The first and simplest step is to reduce noise by blocking off the paths sound is likely to take into your room. Obvious things like extra layers of glazing help, but only if they're tightly sealed around the edges. Double-glazed windows with a tiny air gap aren't going to help much at all if they're made of wood and the opening part of the window doesn't seal properly into the frame. If air can get in, sound can get in too so installing good seals, gaskets, and caulks around doors and windows is extremely important. Even things like ducts and channels for cables or electrical outlets provide access points for sound. Sorting out drafts and leaks in your home to improve heat insulation is a different thing from soundproofing. The benefits of doing one will also improve the other, but the objectives are different; heat insulation materials generally improve soundproofing, but don't always work as well as materials designed specifically for sound insulation.
Absorbing and dampening
There are two slightly different techniques at work here, but they typically go hand in hand. Absorbing means using rubbery materials that soak up incoming sound energy so there's less to transmit onwards into a room, whereas dampening means using a solid, acoustically "dead" wall that doesn't readily vibrate. In practice, dampening and absorbing might mean fitting solid, extra-thick doors (rather than hollow ones), or heavy double doors separated by an air gap. Or it might mean constructing a building with massive walls (made of dense, heavy materials such as lead or concrete) with large air gaps in between. Absorbing by itself could mean adding materials between walls that soak up vibrations with such things as fiberglass, neoprene rubber, viscoelastic foam, or MLV (Mass-Loaded Vinyl).
Photo: Left: Mass-loaded vinyl is a simple plastic (such as PVC) with ceramic material added to give it extra weight and improved soundproofing properties. Typically, it weighs a hefty 5–10 kg per square meter (1–2 lbs per square foot). You can buy it on rolls from DIY stores and specialist soundproofing companies.
In theory, the perfect way to soundproof a room is to build a smaller room inside it and stop sounds traveling from one to the other. This is sometimes called a "room within a room" or acoustic decoupling. Each room is made from heavy, solid materials but the two rooms cannot be touching one another directly or sound will pass through. Instead, the inner room is typically supported by small clips (such as RSIC™ Resilient Sound Isolation Clips or WhisperClips) and the walls are lined with sound-absorbing material.
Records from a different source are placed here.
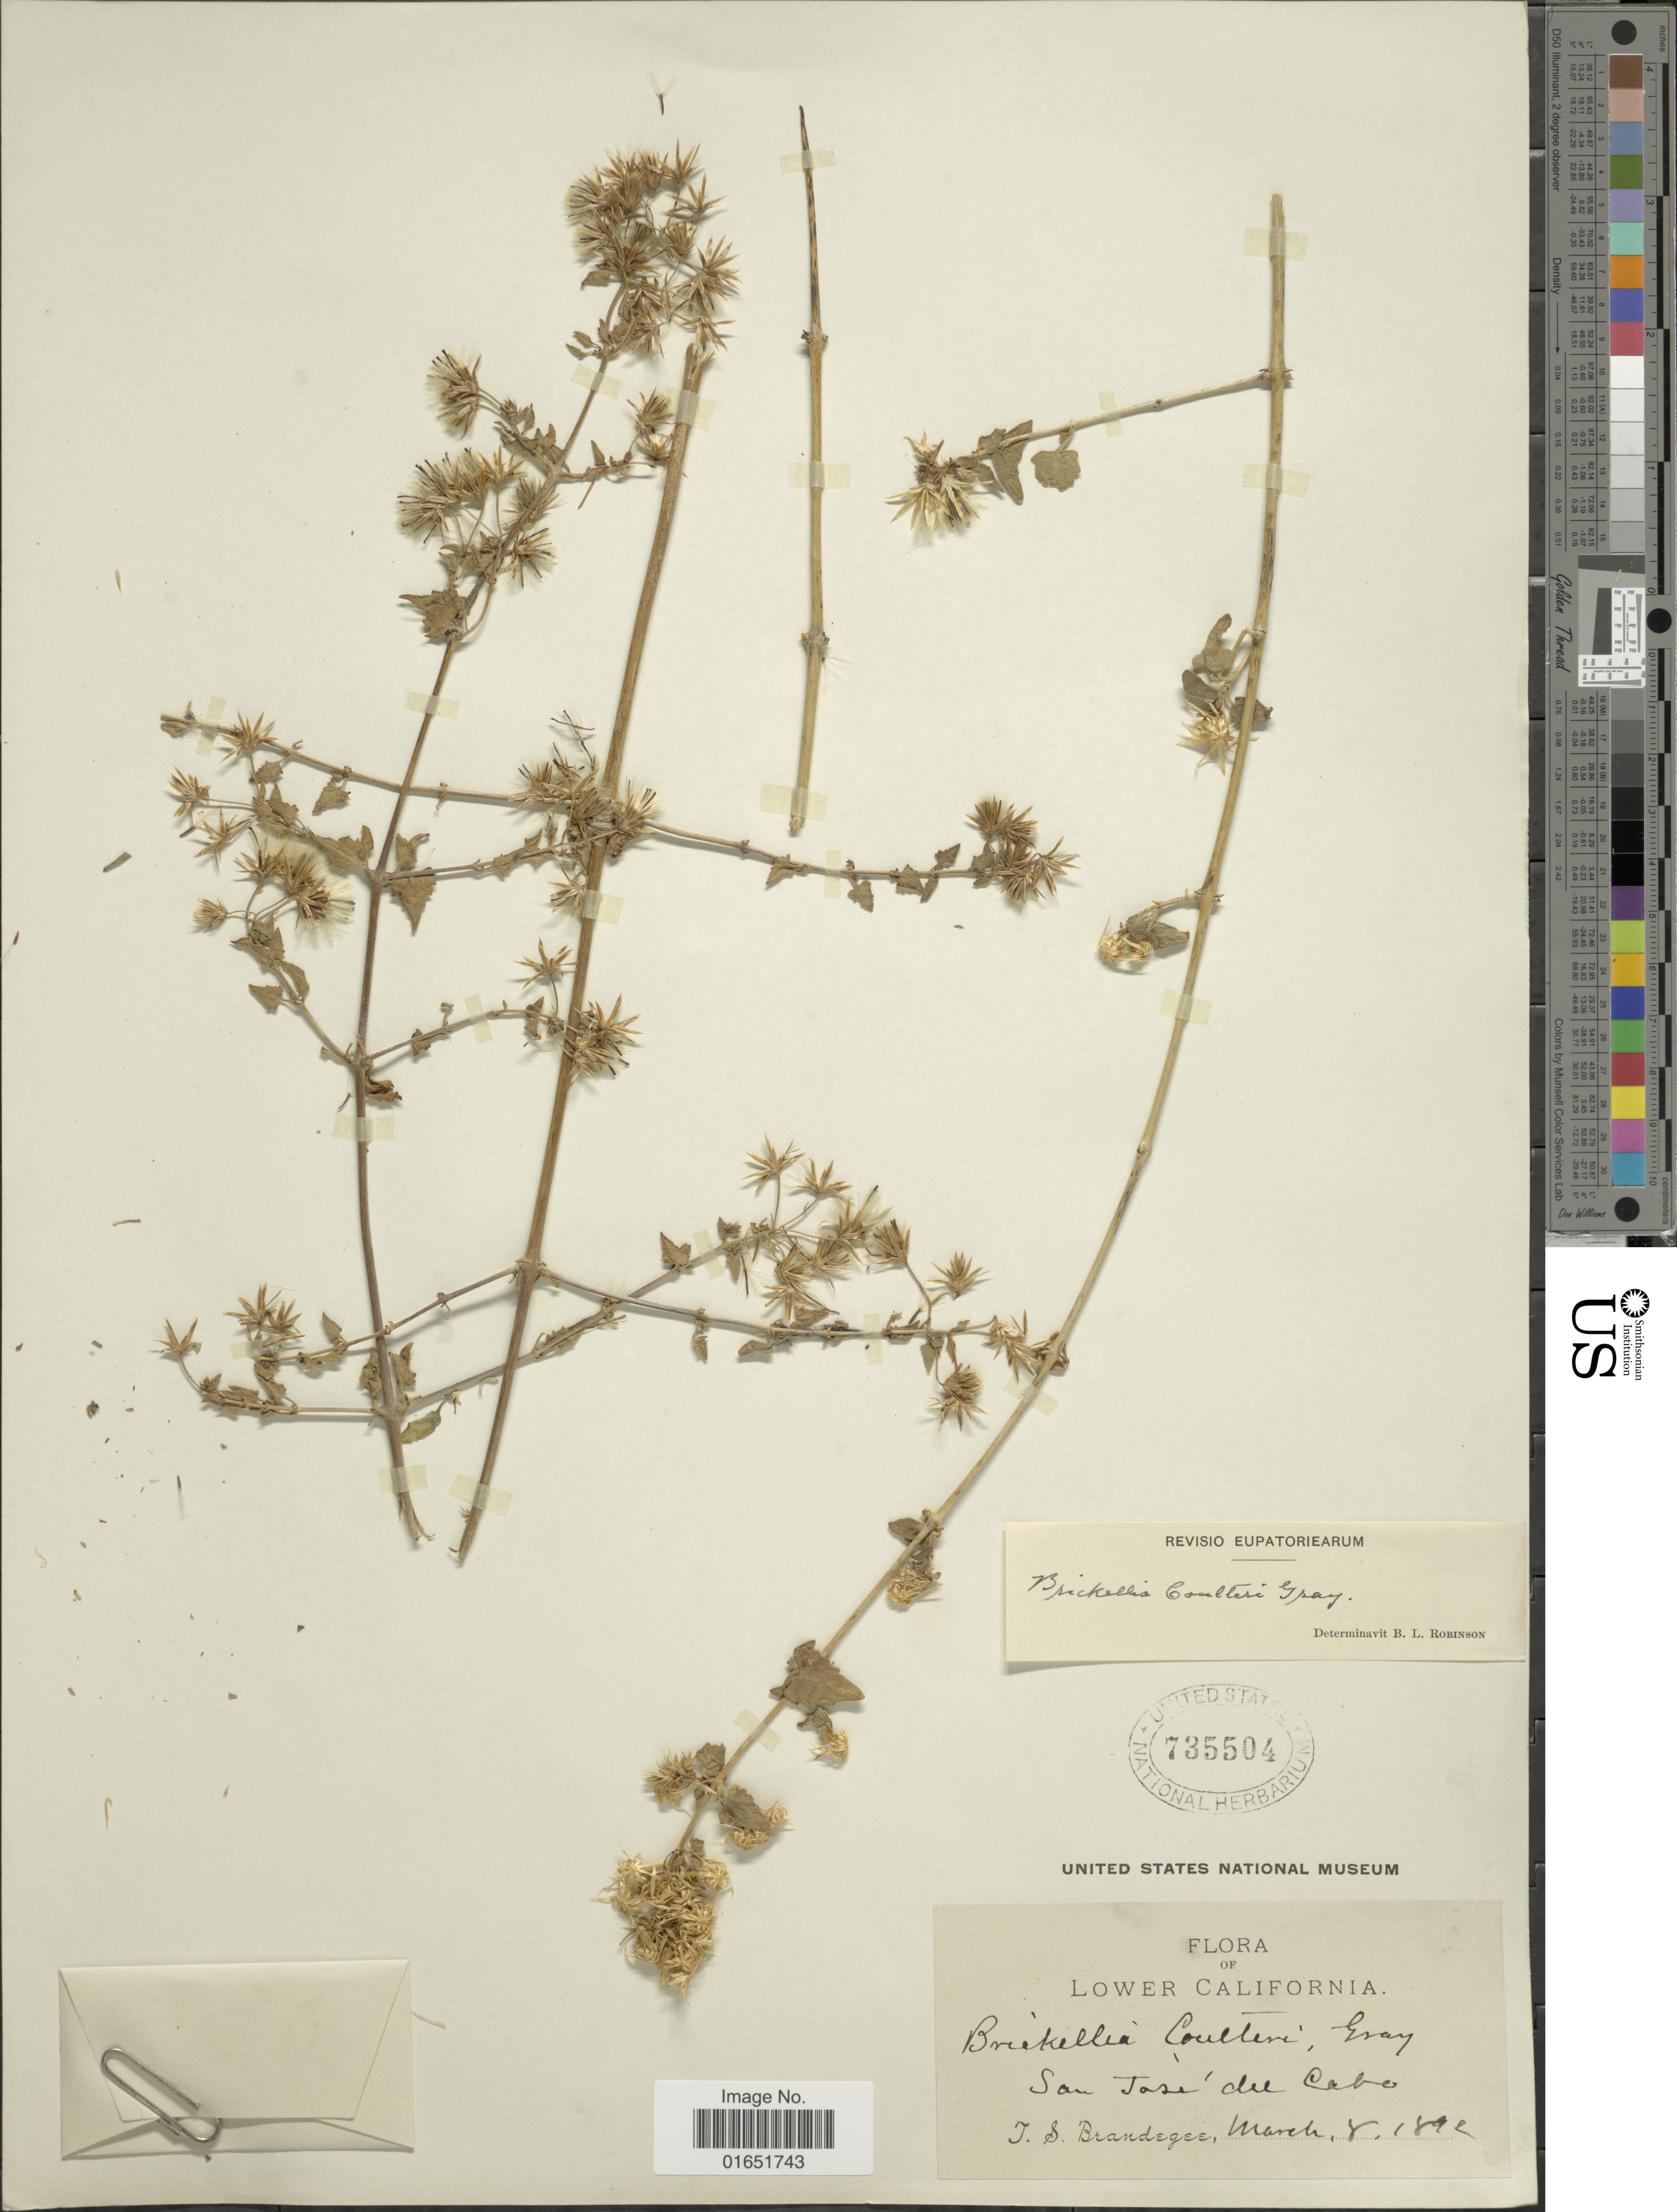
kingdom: Plantae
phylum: Tracheophyta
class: Magnoliopsida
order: Asterales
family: Asteraceae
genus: Brickellia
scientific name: Brickellia coulteri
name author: A. Gray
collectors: T. S. Brandegee (herbarium)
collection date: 1892-03-08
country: Mexico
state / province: Baja California Sur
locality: Lower California, San José del Cabo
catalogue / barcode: US 735504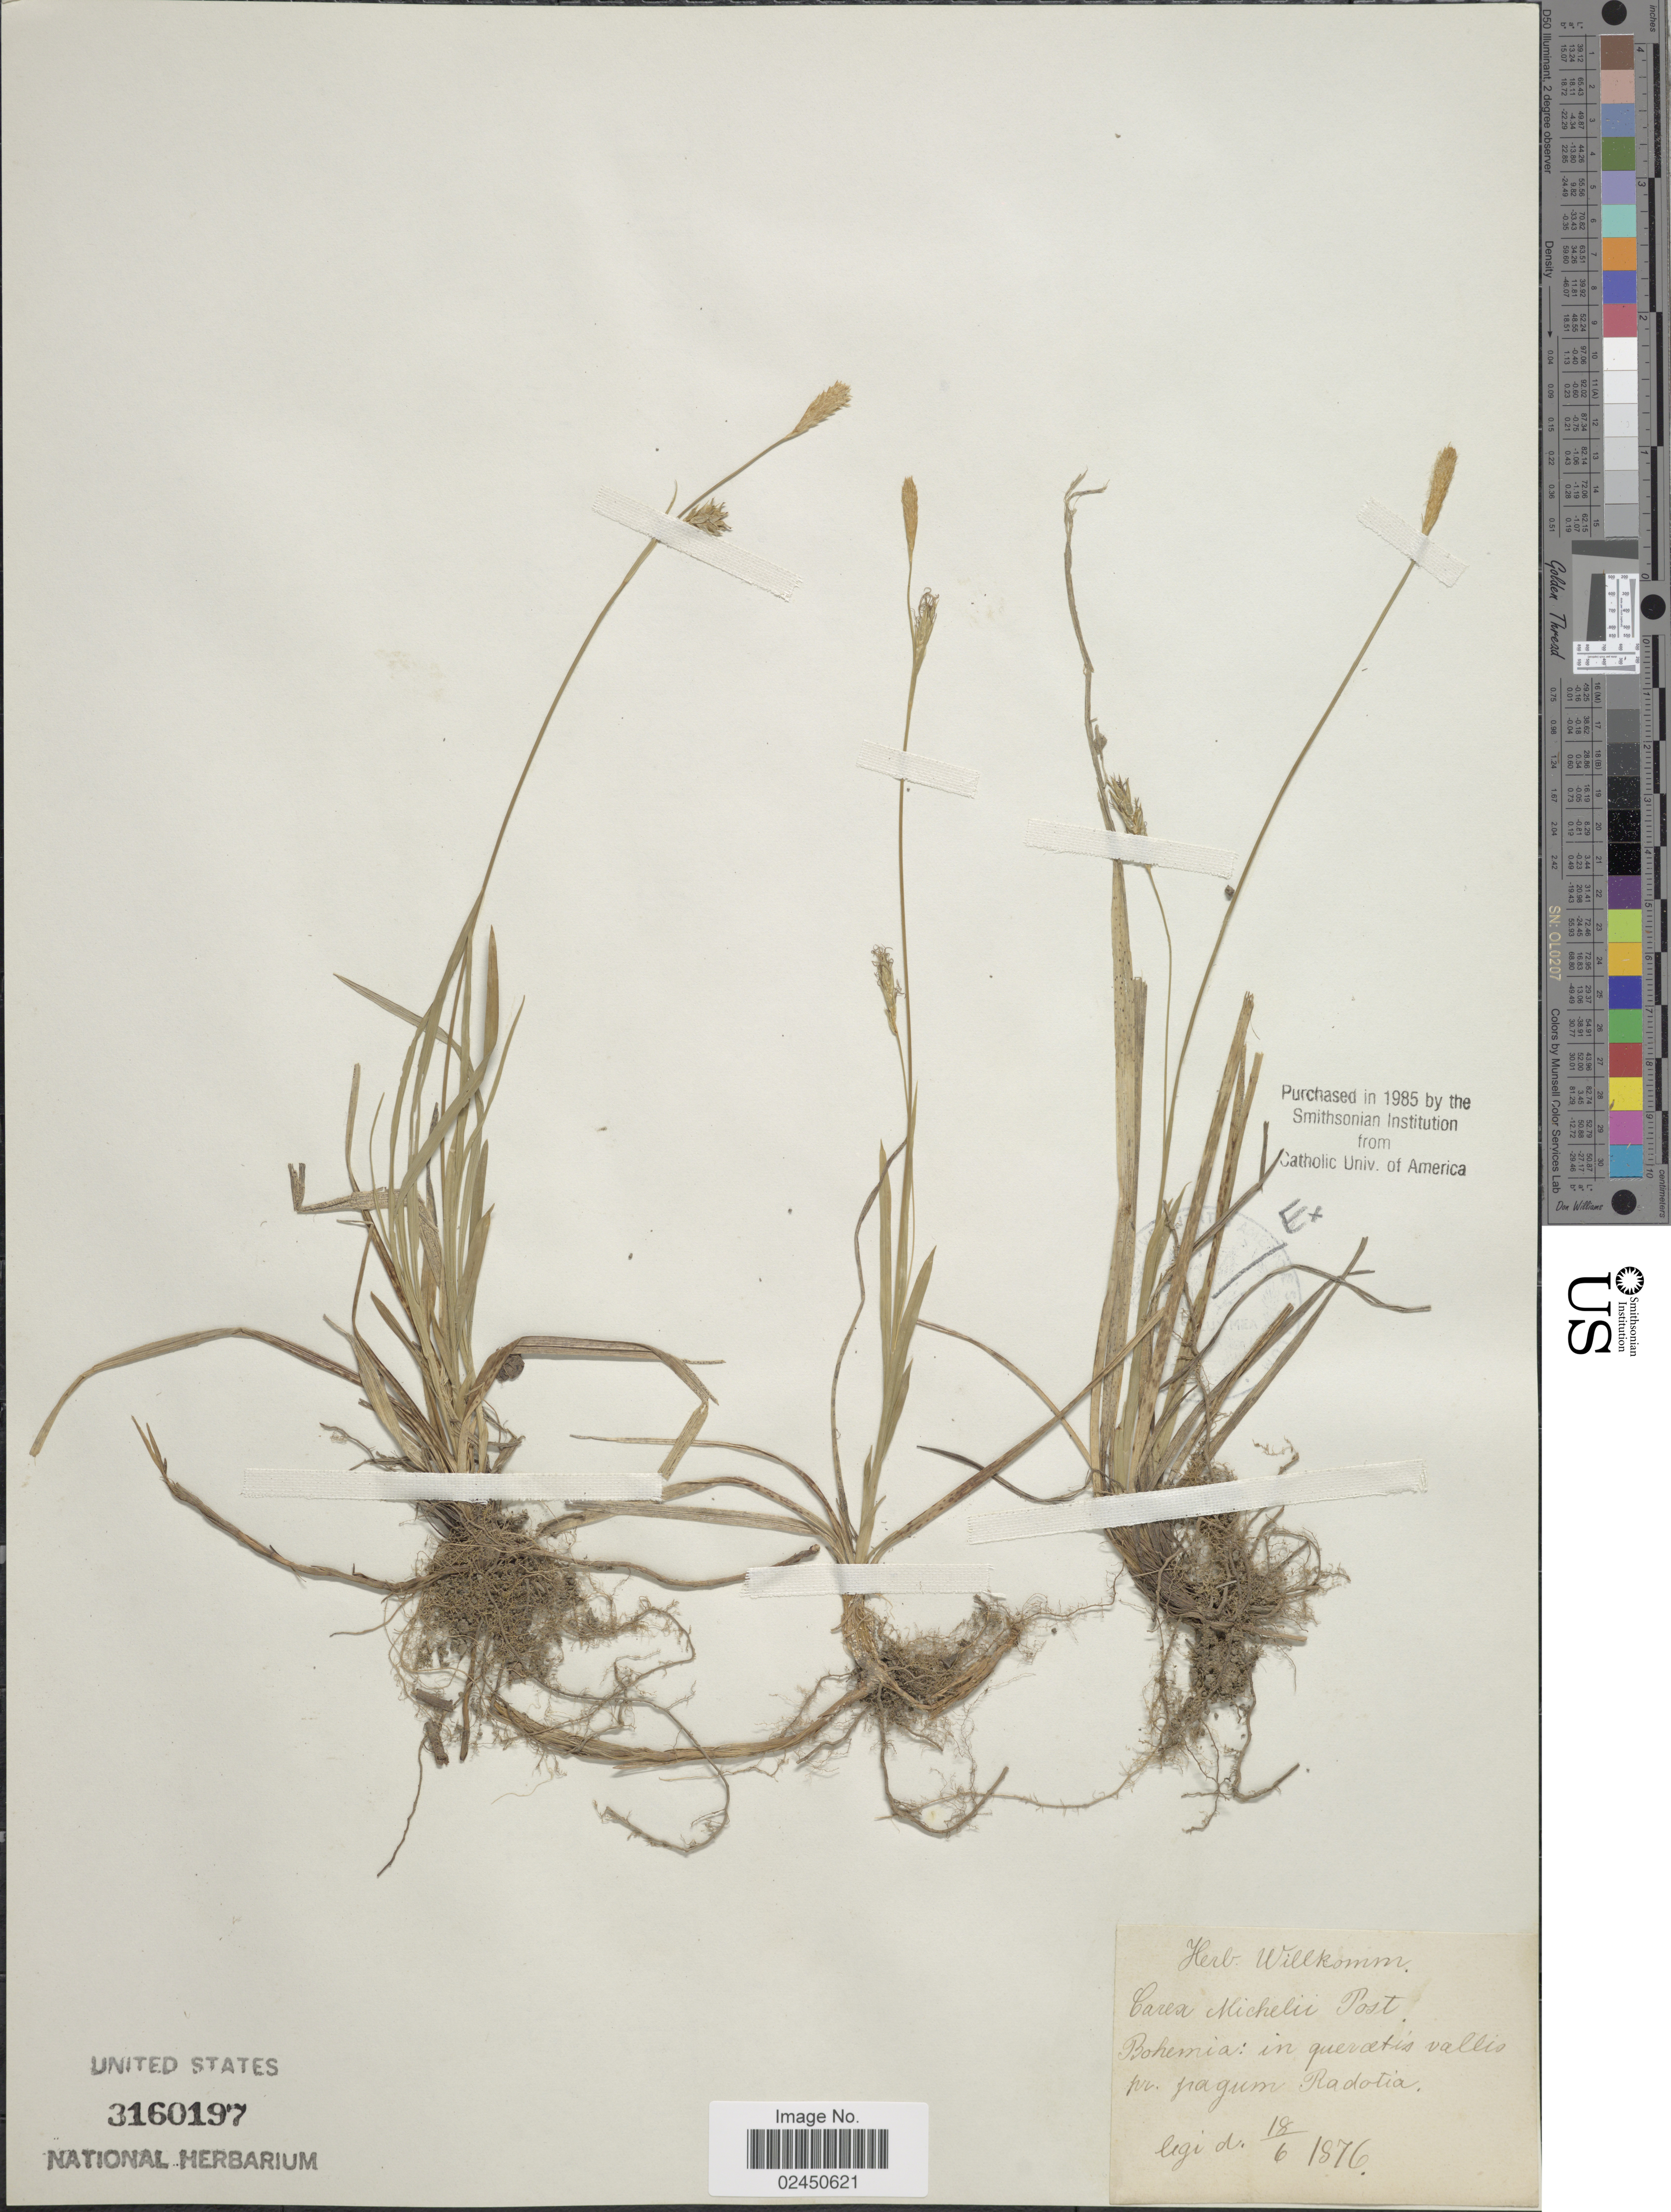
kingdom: Plantae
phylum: Tracheophyta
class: Liliopsida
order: Poales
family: Cyperaceae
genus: Carex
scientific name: Carex michelii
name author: Host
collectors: Ex herb. Willkomm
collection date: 1876-06-18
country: Czechia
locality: Bohemia: in quercetis valles pr. pagum. Radotia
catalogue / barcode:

Artwork: Right: If you want to keep sound out of a building, heavy concrete walls separated with an air gap are one approach you might take. Suppose the noise is outside (1) and you're on the inside (2). The concrete walls and air gap (3) will dramatically reduce any direct transmission of noise. But sound will still travel through the floor (4) and the ceiling (5), reducing the gains you make. For really effective soundproofing, you need to consider all the paths by which sound might travel from source to listener.